**WHAT TO PRODUCE:**
For this exercise, output exactly the lines from the opening line of the listing through the line with "right back paw: (356, 1198)", skipping pictures.
*** Opening of INPUT DATA ***
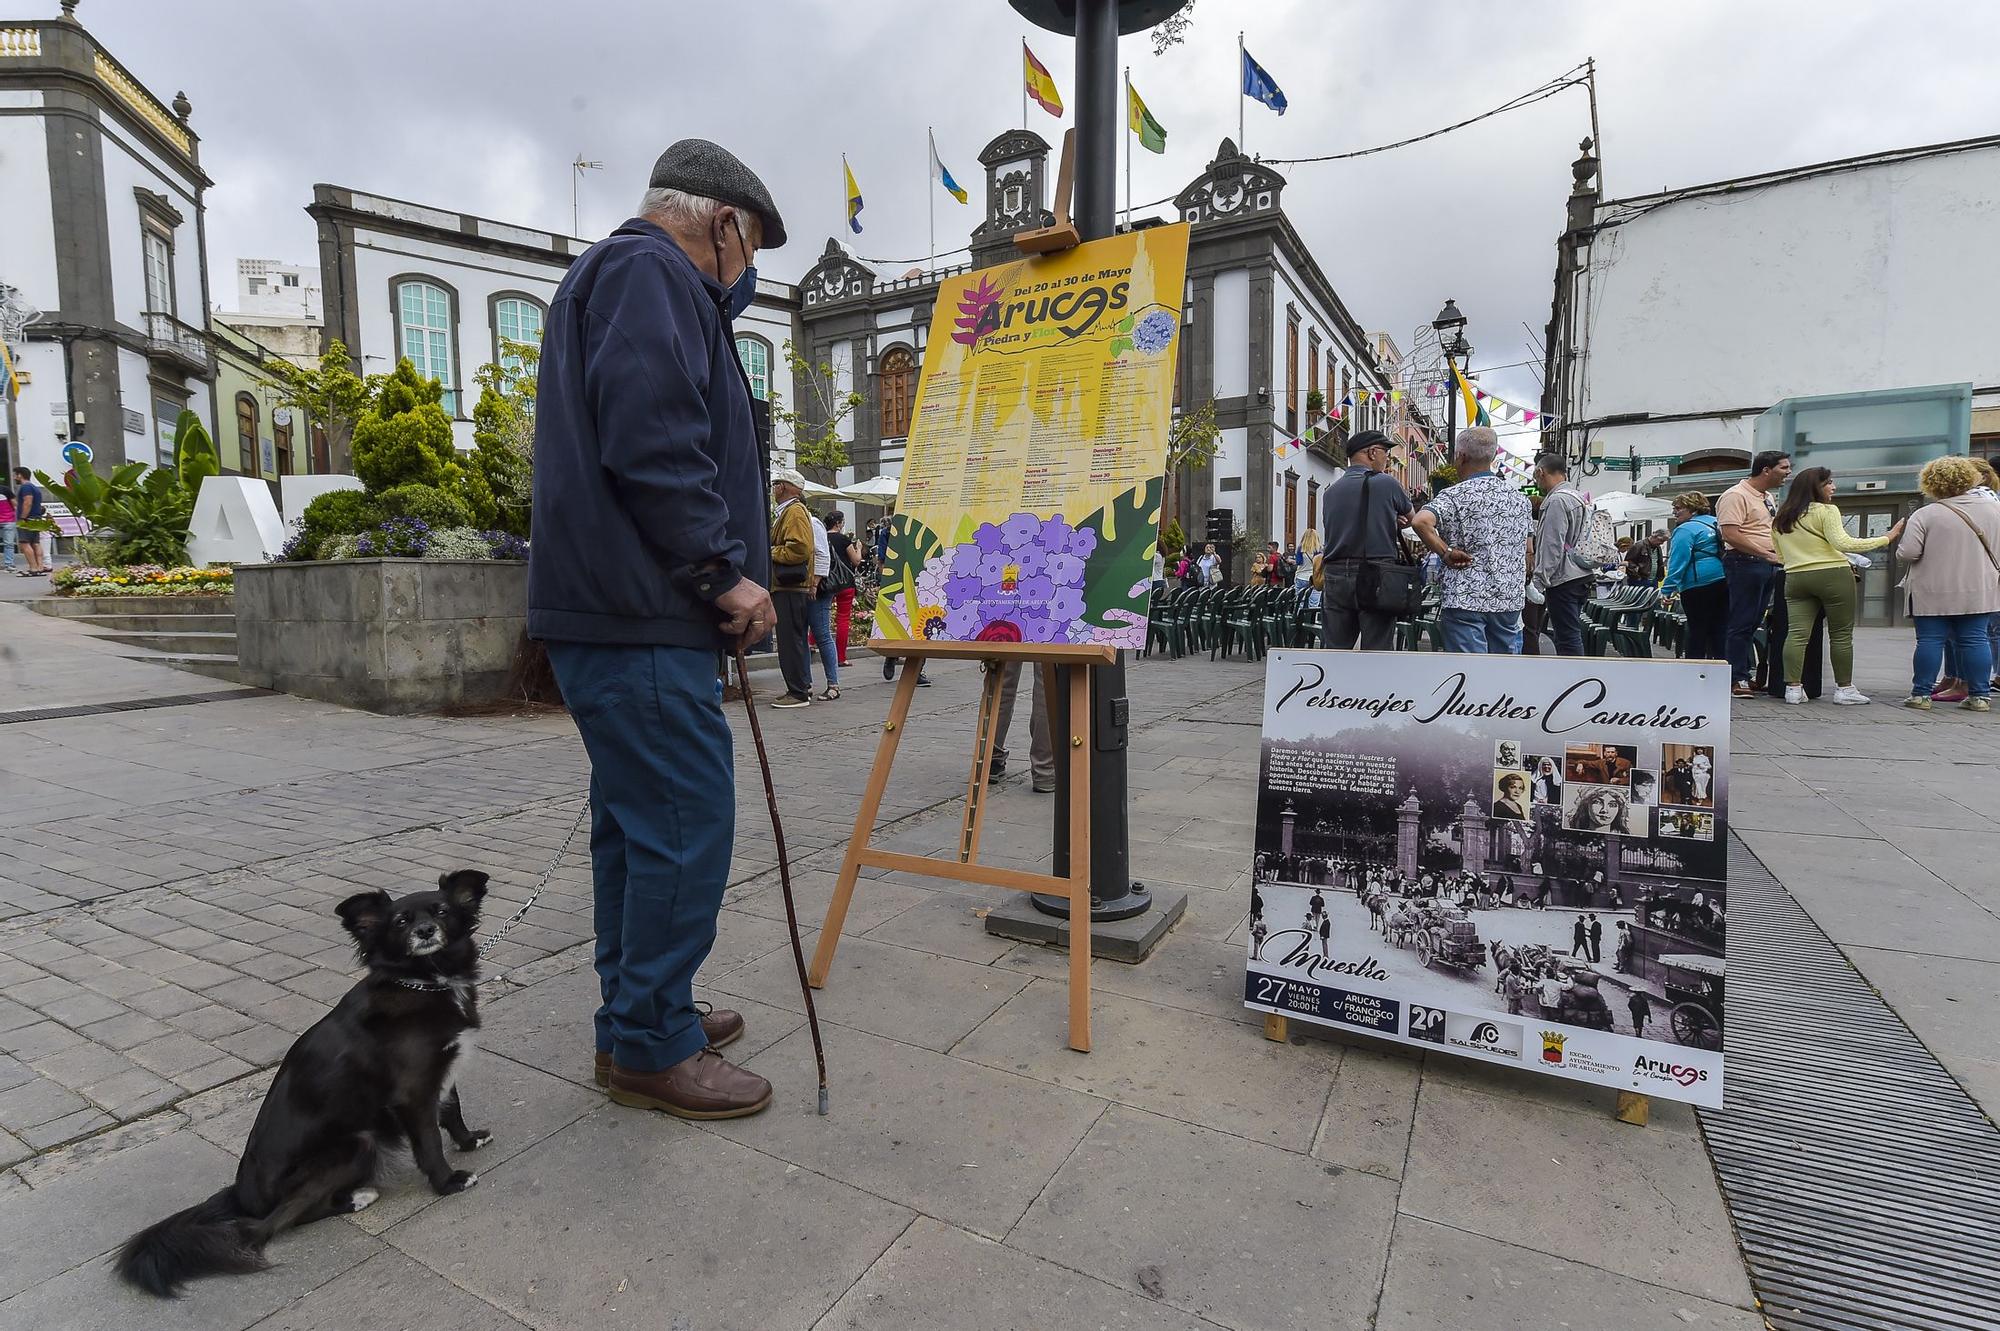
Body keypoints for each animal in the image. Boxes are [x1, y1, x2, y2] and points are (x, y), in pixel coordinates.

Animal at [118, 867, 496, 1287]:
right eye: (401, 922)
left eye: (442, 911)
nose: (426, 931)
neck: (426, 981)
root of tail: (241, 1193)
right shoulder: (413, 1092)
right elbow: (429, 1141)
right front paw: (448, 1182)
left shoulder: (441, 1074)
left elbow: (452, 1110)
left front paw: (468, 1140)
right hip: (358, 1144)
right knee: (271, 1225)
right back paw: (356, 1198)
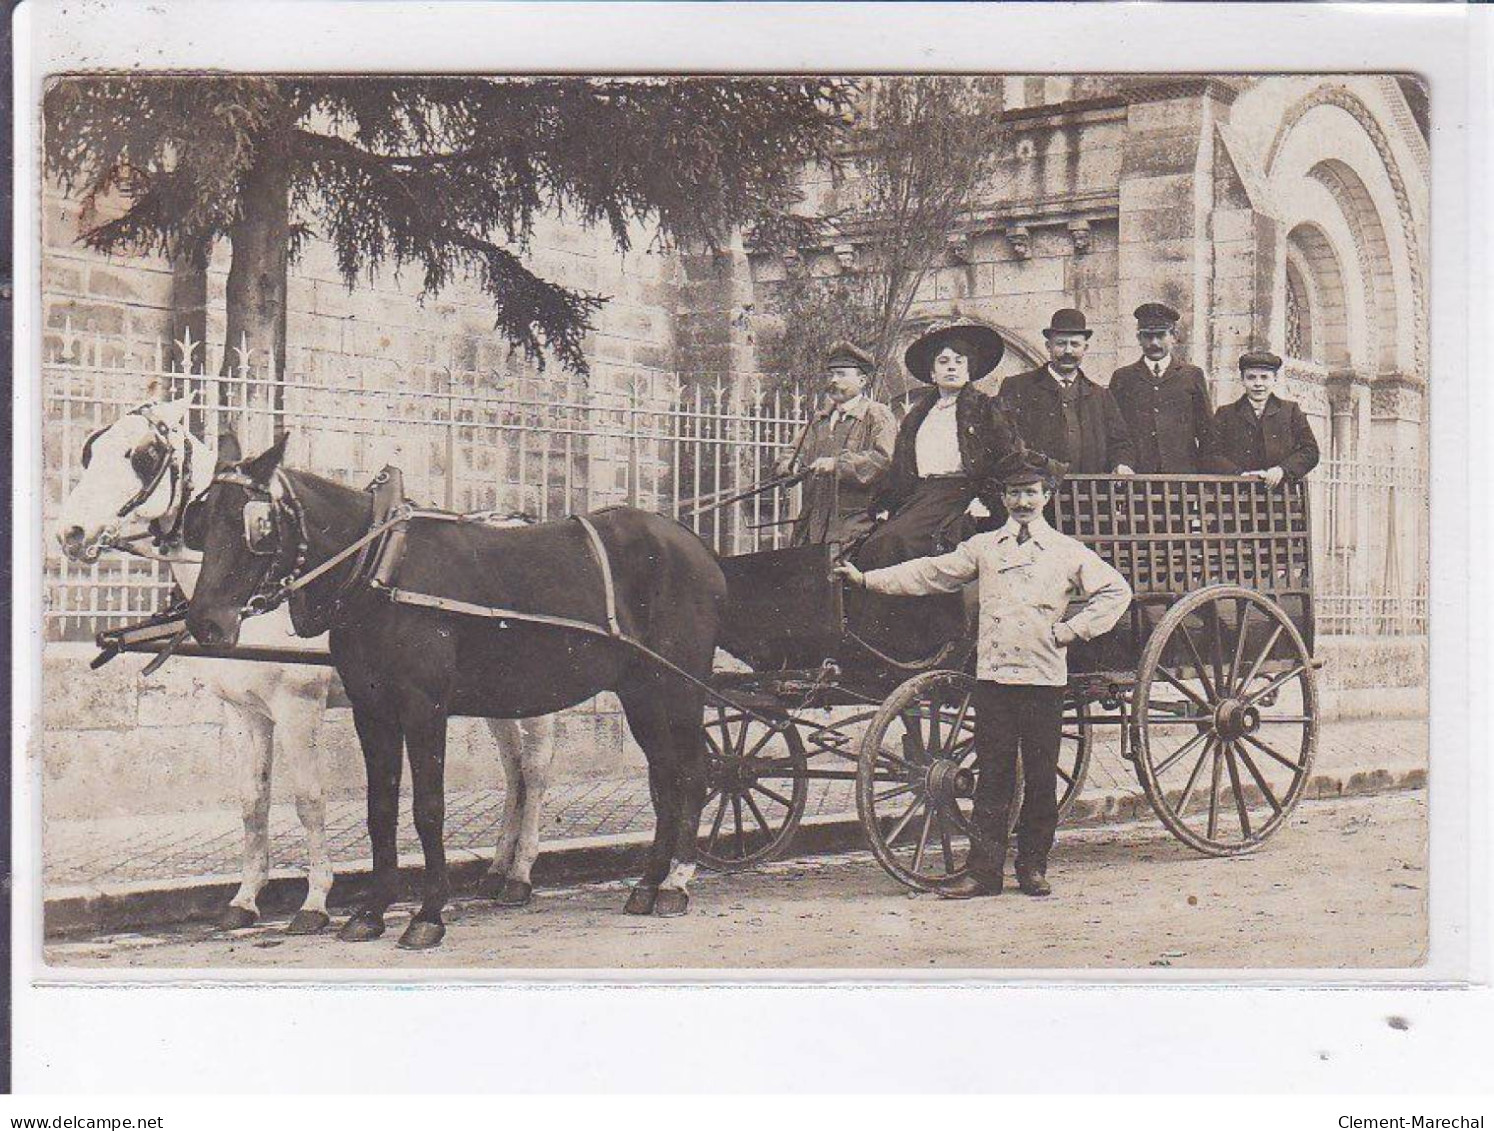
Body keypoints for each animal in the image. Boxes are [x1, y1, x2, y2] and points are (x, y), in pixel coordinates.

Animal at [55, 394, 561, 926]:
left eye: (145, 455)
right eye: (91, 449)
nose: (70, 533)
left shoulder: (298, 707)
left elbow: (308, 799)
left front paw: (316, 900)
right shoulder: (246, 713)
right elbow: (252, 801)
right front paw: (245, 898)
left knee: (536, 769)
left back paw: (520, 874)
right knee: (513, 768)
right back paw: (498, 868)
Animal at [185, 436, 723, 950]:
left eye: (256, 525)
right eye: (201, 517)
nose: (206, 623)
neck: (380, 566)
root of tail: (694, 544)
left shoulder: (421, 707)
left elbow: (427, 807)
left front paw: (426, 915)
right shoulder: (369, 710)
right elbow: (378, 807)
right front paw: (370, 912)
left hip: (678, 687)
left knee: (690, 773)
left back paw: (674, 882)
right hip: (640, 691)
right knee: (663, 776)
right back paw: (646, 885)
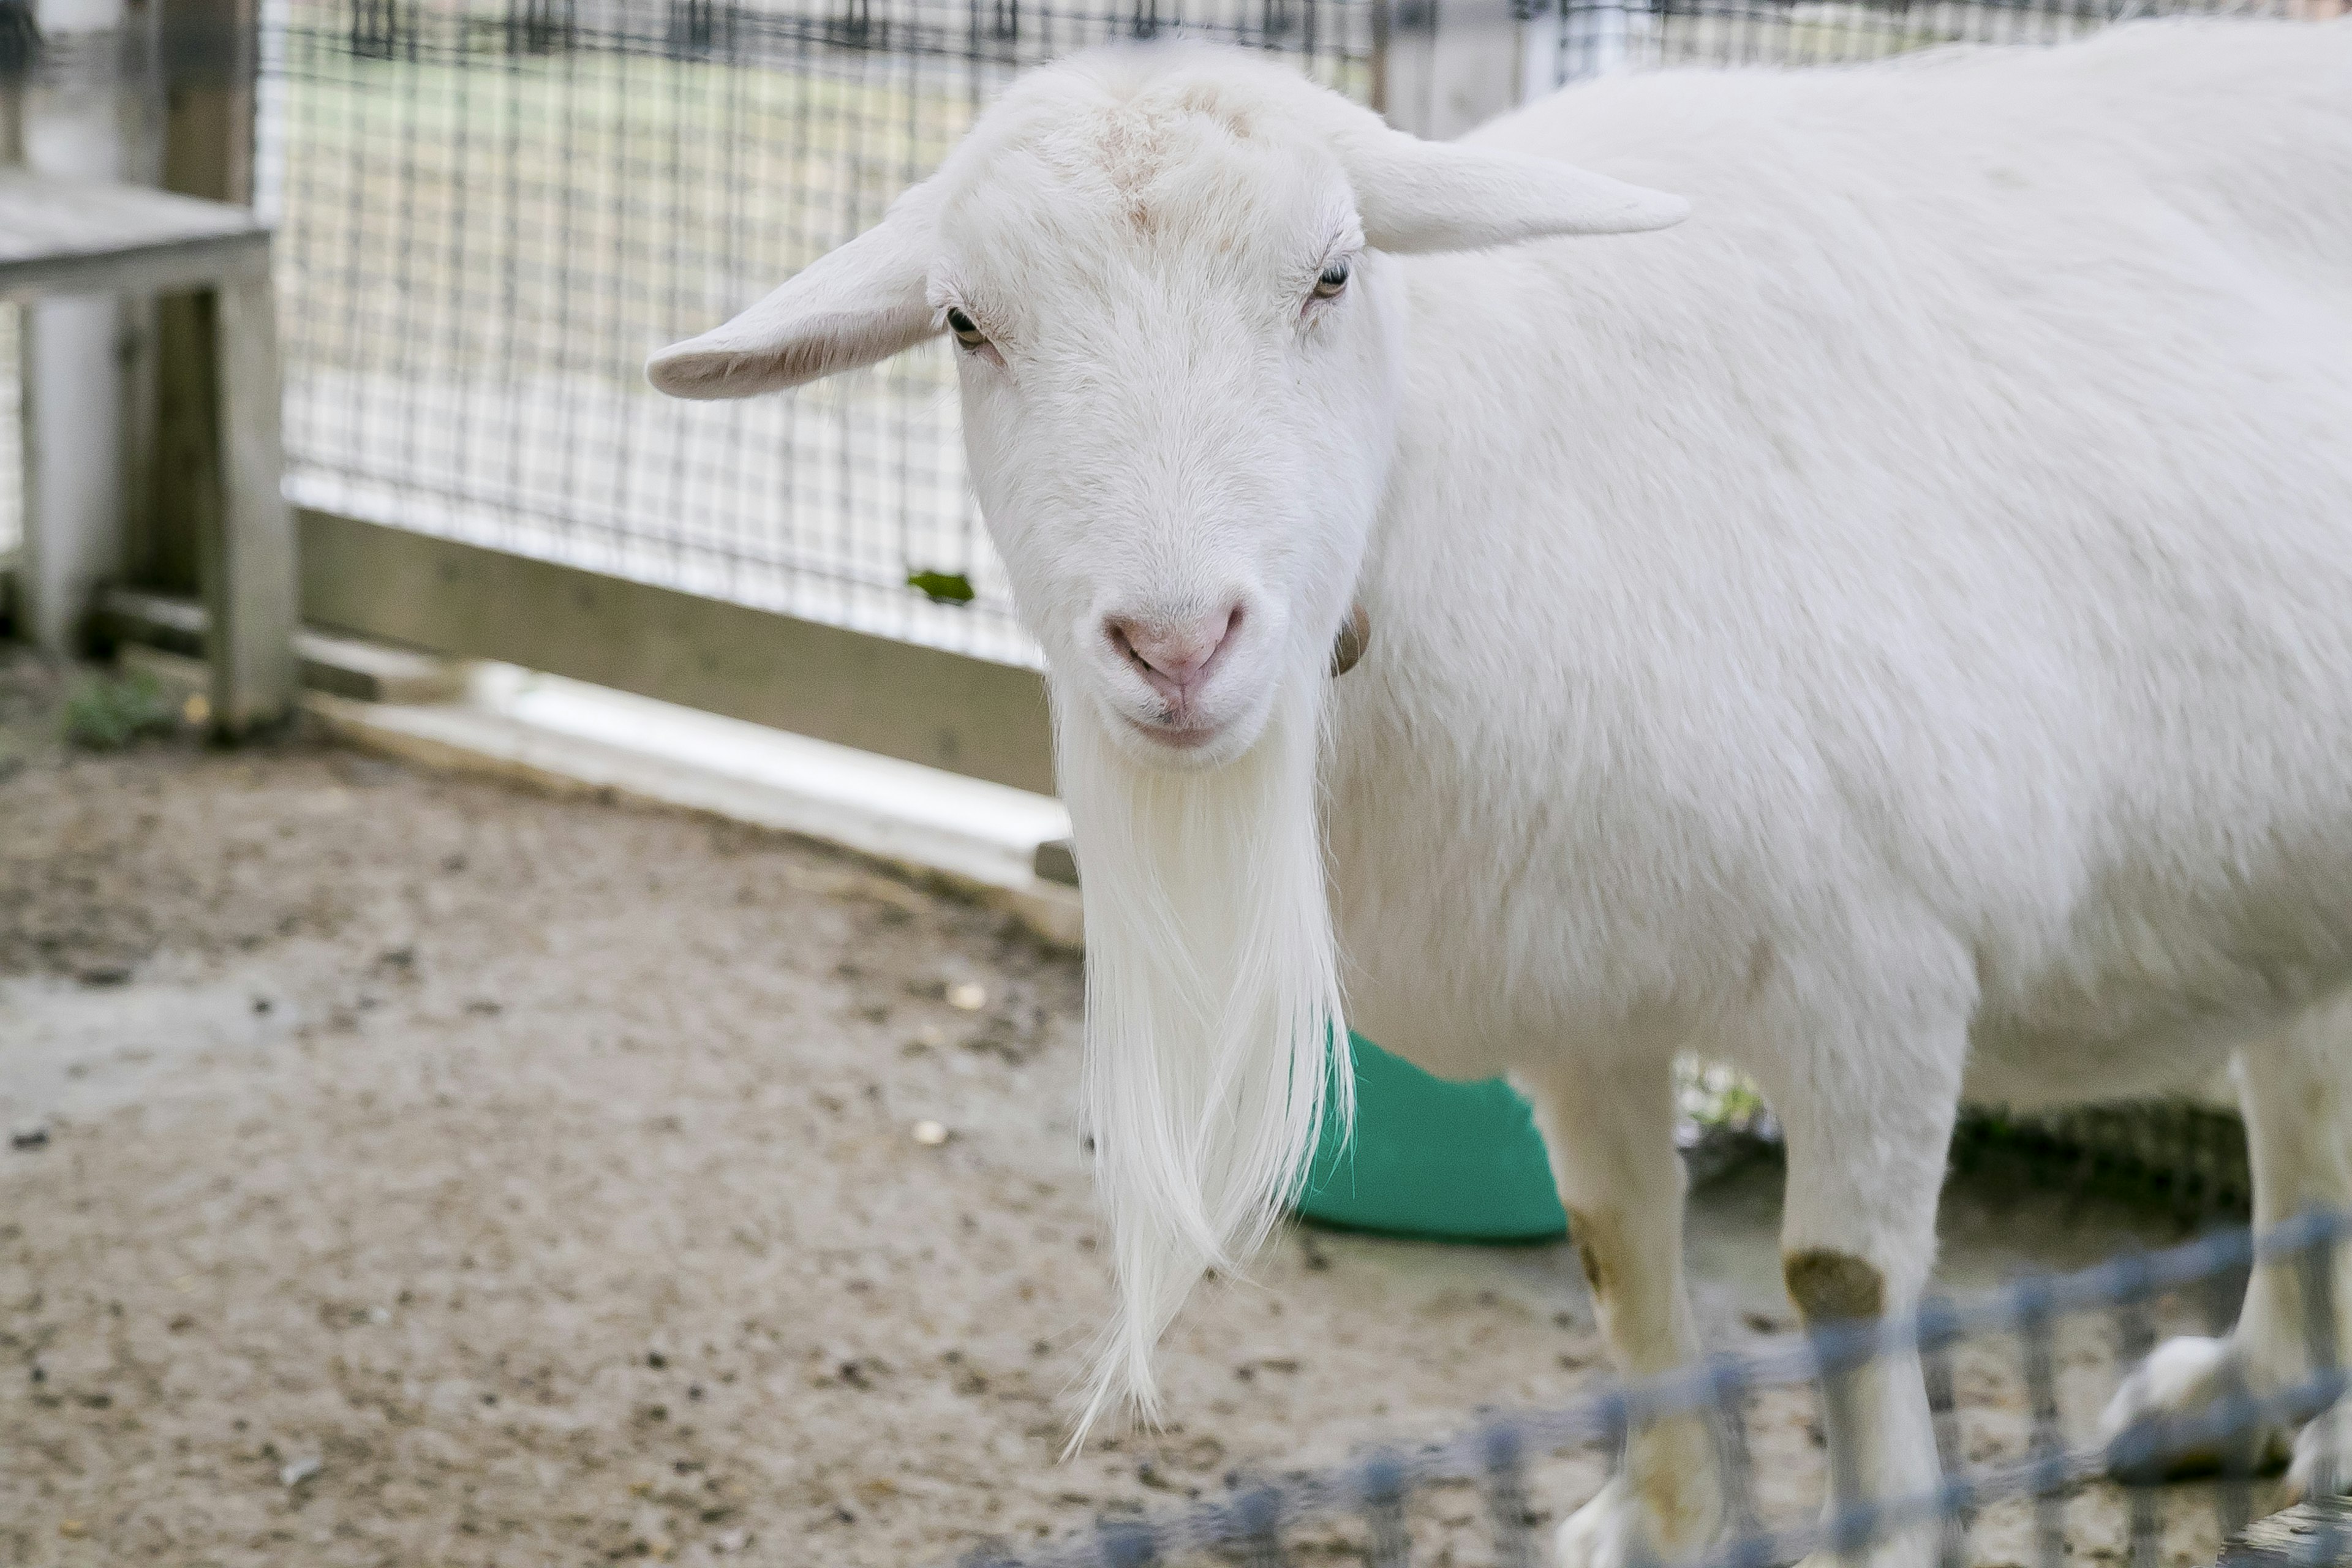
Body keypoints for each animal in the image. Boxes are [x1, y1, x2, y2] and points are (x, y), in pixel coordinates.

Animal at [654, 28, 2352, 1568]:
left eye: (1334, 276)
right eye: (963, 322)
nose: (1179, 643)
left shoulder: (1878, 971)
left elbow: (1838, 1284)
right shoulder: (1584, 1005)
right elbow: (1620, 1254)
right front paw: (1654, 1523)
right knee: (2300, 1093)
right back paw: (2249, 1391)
*** Close of INPUT DATA ***
**ANSWER TO THIS PROBLEM:**
Body keypoints for each animal in the image. Boxes are [x1, y1, x2, y2] and points are (x, y), in pixel coordinates.

Animal at [118, 867, 496, 1287]:
right eye: (401, 922)
left eye: (442, 911)
nose: (426, 931)
neck: (426, 981)
root of tail: (241, 1193)
right shoulder: (413, 1092)
right elbow: (429, 1141)
right front paw: (448, 1182)
left shoulder: (441, 1074)
left elbow: (452, 1110)
left front paw: (468, 1140)
right hip: (358, 1144)
right knee: (271, 1225)
right back paw: (356, 1198)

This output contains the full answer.